Who Invented Email?
The history of email began with Ray Tomlinson in 1971. The program was created while he was working for the US government, specifically ARPANET (the future Internet).
Tomlinson was working for the United States Defense Department in 1968. He was a computer engineer at the time. He started by developing an application called SNDMSG. Its purpose was to let ARPANET users relay messages. Originally, SNDMSG was local. That is, the messages could be sent only to users of that same computer.

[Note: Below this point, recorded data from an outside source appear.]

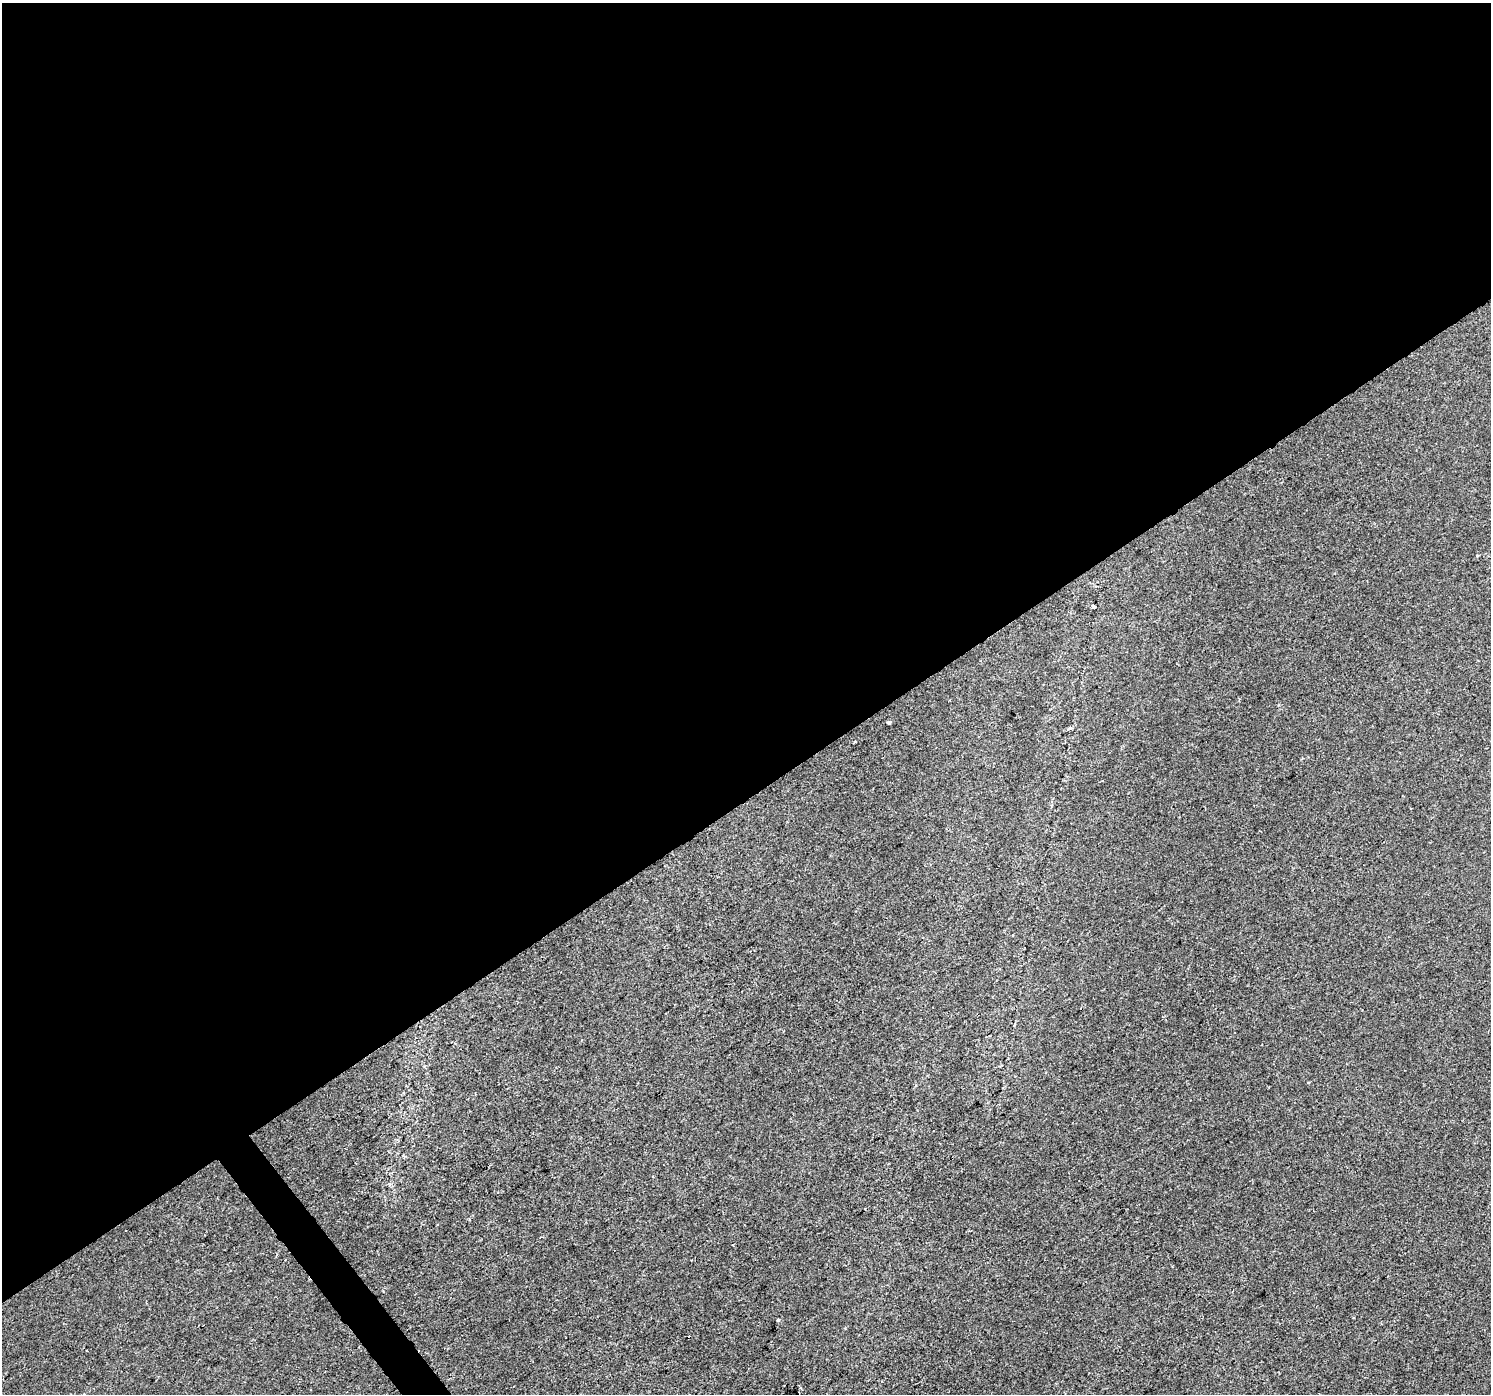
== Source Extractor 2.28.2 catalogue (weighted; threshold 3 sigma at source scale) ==
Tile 2 of 4 x 4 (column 2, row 1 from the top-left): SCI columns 1489-2977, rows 4307-5698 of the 5957 x 5890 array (HDU 1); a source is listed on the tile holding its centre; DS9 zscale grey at full resolution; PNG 1493 x 1396 px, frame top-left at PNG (2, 3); no overlay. Shown black and unused: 58% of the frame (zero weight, under 2 of 3 exposures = <1% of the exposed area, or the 3 px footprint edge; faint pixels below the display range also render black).
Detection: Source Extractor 2.28.2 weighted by HDU 2 'WHT'; one run over the whole footprint, this tile lists its part. Background 1.43e-04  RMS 0.0046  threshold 0.0205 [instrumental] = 3 sigma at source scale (4.5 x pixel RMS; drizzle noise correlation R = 1.50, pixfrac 1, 0.0396/0.0396 arcsec/px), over >= 5 px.
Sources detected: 9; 4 cosmic-ray / hot-pixel residue — not listed; the other 5 listed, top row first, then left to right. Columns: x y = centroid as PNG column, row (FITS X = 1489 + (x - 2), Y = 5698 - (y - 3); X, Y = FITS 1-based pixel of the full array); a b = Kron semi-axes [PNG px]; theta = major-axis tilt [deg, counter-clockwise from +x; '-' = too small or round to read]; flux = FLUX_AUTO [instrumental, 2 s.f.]
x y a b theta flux
1094 607 4 3 - 0.85
889 722 4 3 - 0.95
1070 728 7 4 28 0.86
855 742 3 2 - 0.66
778 1319 3 3 - 1.8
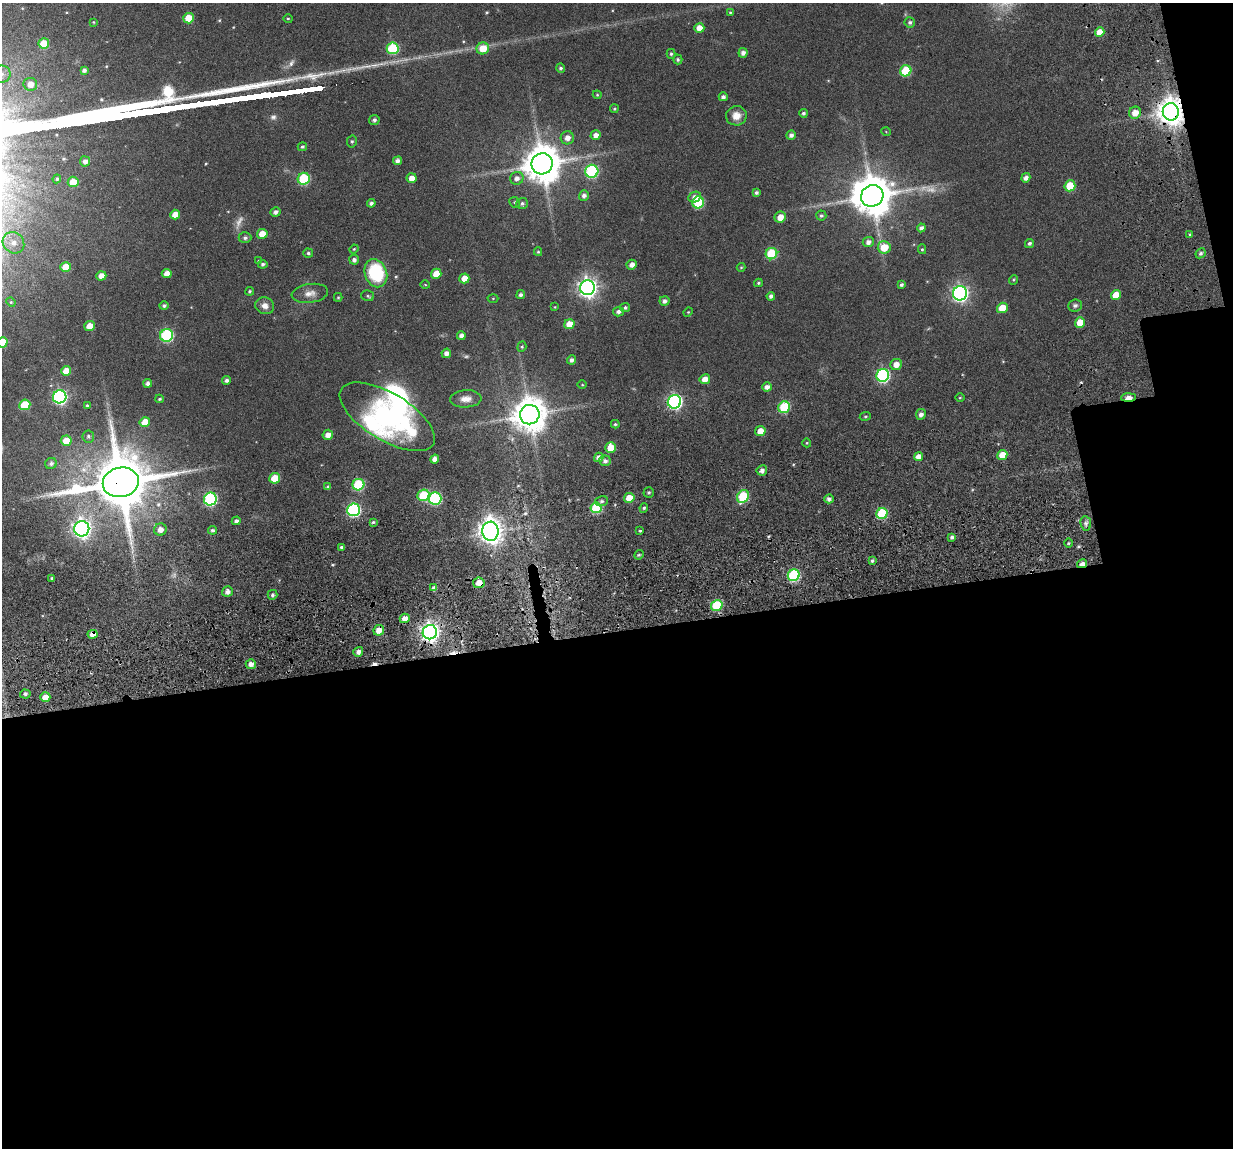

Tomlinson used the CYPNET (a transfer protocol) on the SNDMSG application. This allowed SNDMSG to send and receive email to any computer within the ARPANET network. This was how the history of email began.
The First Email Message
Tomlinson utilized the @ symbol for a simple reason: it would enable him to know which individual was at the system. Back them, the @ was inserted between the computer host and the user name. The first email Tomlinson sent was QWERTYUIOP.
Early Use of Email
Following Tomlinson’s invention, the service started to be used in
the ARPANET. It was connected to the FTP (File Transfer Protocol). The FTP would eventually be replaced by the SMTP (Simple Mail Transfer Protocol). FTP is still sometimes used today when downloading files off the World Wide Web.
However it is important to note that email is much older than the Internet. Email was being used at ARPANET in the 1970s, long before the Net came into being.
Other Email Prototypes
The history of email shows that MIT had already demonstrated its potential back in 1961 with Compatible Time Sharing System (CTSS). This technology permitted users to gather and share files online.
The other prototypes permitted communication on the mainframe.
However it was the ARPANET system that laid the foundation for the modern email system. In the 1980s one of the most popular email programs was Sendmail, which was used on UNIX systems.
In 1988, MCI Mail became the first commercial email program to be sold. NFSNET was used to connect MCI Mail. In 1989, the service was also used by CompuServe. This was eventually followed by other online services.
Email Becomes Widespread
It was in the early 1990s when the history of email reached its critical point. The emergence of the World Wide Web made it more accessible to users. Online services like America Online and Delphi started offering email services to people.
Eventually, users realized the benefits of using it to communicate with others. It was much faster than snail mail and it was free.
As email grew in popularity, the services exploded. Email programs like Eudora appeared, making it easier to sort out these messages. Soon, other companies like Microsoft, Yahoo and Google began offering it too.
Although video conferencing and chat are commonplace, email remains the primary means by which Net users communicate. In both home and business, its value cannot be underestimated.
Those who study the history of email will see how quickly it evolved. Originally intended for military and scientific usage, it’s become indispensable in the IT age.